Sun Jingchun, Li Yixue, Zhao Zhongming
Bioinformatics Laboratory, Virginia Institute for Psychiatric and Behavioral Genetics, Virginia Commonwealth University, Richmond, VA 23298, USA.
Biochem Biophys Res Commun. 2007 Feb 23;353(4):985-91. doi: 10.1016/j.bbrc.2006.12.146. Epub 2006 Dec 27.
The phylogenetic profile method has been widely applied in the prediction of protein-protein interactions (PPIs). Studies often use all of the available complete genomes for this method. With more than 400 genomes complete and new ones on the horizon, it remains unclear how to select reference organisms for profile construction and then influence the PPI prediction. Here, we performed a systematic assessment of reference organism selection from 225 complete genomes with their evolutionary tree. Our results suggest that reference organisms should be selected from moderately and highly genetically distant organisms, from all three domains (Bacteria, Archaea, and Eukarya), and by their even distribution at the fifth hierarchical level in the evolutionary tree. Our study provides important guidance on the construction of phylogenetic profiles for PPI prediction and functional genomics, which has become challenging due to the large and increasing number of available candidate organisms.

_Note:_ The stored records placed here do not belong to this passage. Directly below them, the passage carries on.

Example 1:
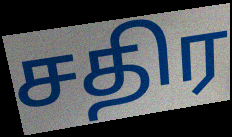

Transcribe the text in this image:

சதிர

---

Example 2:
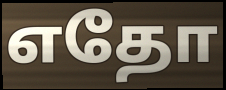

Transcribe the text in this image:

எதோ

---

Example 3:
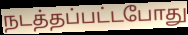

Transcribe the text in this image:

நடத்தப்பட்டபோது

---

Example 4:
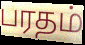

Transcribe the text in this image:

பரதம்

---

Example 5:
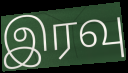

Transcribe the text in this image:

இரவுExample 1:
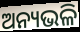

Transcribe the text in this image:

ଅନ୍ୟଭଳି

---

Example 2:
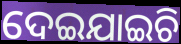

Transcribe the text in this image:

ଦେଇଯାଇଚି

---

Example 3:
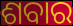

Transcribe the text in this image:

ଶବାର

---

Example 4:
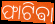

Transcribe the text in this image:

ଫାଟିଵା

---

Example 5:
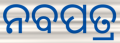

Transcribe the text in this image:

ନବପତ୍ର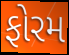
ફોરમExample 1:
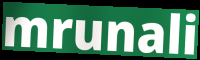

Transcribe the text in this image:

mrunali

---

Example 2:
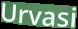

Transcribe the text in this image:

Urvasi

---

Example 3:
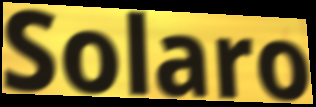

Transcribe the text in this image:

Solaro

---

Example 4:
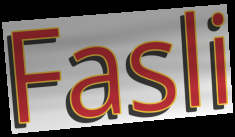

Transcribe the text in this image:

Fasli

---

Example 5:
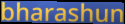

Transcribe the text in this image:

bharashun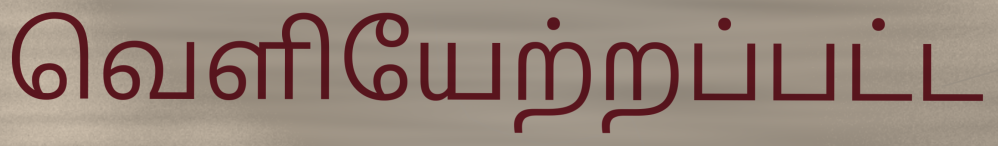
வெளியேற்றப்பட்ட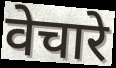
वेचारे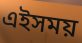
এইসময়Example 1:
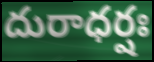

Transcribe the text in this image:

దురాధర్షః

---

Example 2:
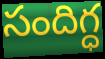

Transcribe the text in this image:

సందిగ్ధ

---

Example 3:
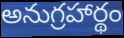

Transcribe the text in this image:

అనుగ్రహార్థం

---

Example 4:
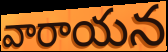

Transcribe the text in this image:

వారాయన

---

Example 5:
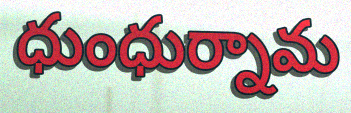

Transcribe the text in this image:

ధుంధుర్నామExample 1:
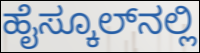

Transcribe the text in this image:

ಹೈಸ್ಕೂಲ್‌ನಲ್ಲಿ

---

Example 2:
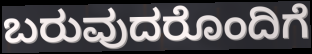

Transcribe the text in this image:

ಬರುವುದರೊಂದಿಗೆ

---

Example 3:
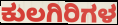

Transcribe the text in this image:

ಕುಲಗಿರಿಗಳ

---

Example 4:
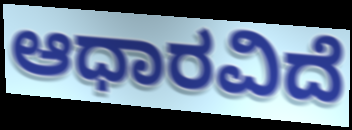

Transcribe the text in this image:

ಆಧಾರವಿದೆ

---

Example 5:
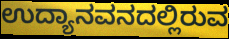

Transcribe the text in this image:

ಉದ್ಯಾನವನದಲ್ಲಿರುವ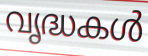
വൃദ്ധകൾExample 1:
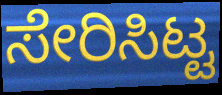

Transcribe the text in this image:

ಸೇರಿಸಿಟ್ಟ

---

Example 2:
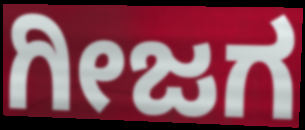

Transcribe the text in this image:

ಗೀಜಗ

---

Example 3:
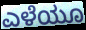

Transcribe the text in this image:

ಎಳೆಯೂ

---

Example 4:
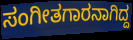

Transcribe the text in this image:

ಸಂಗೀತಗಾರನಾಗಿದ್ದ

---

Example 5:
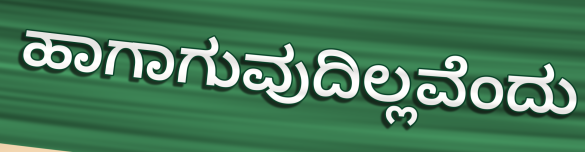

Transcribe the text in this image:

ಹಾಗಾಗುವುದಿಲ್ಲವೆಂದುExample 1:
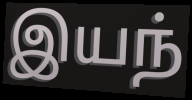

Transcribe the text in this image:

இயந்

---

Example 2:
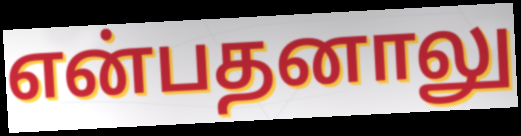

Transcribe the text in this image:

என்பதனாலு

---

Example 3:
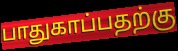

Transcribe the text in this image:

பாதுகாப்பதற்கு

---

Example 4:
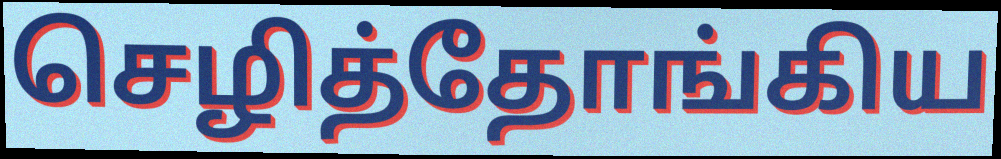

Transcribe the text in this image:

系统发生谱方法已广泛应用于蛋白质-蛋白质相互作用(PPI)的预测。该方法的研究通常会使用所有可用的完整基因组。随着400多个基因组已完成测序且新的基因组即将出现,目前仍不清楚如何选择用于构建图谱的参考生物体,以及这将如何影响PPI预测。在此,我们根据225个完整基因组及其进化树对参考生物体的选择进行了系统评估。我们的结果表明,参考生物体应从遗传距离适中及较远的生物体中选择,涵盖所有三个域(细菌、古菌和真核生物),并且应在进化树的第五个层次水平上均匀分布。我们的研究为构建用于PPI预测和功能基因组学的系统发生谱提供了重要指导,由于可用候选生物体数量众多且不断增加,这一工作已变得具有挑战性。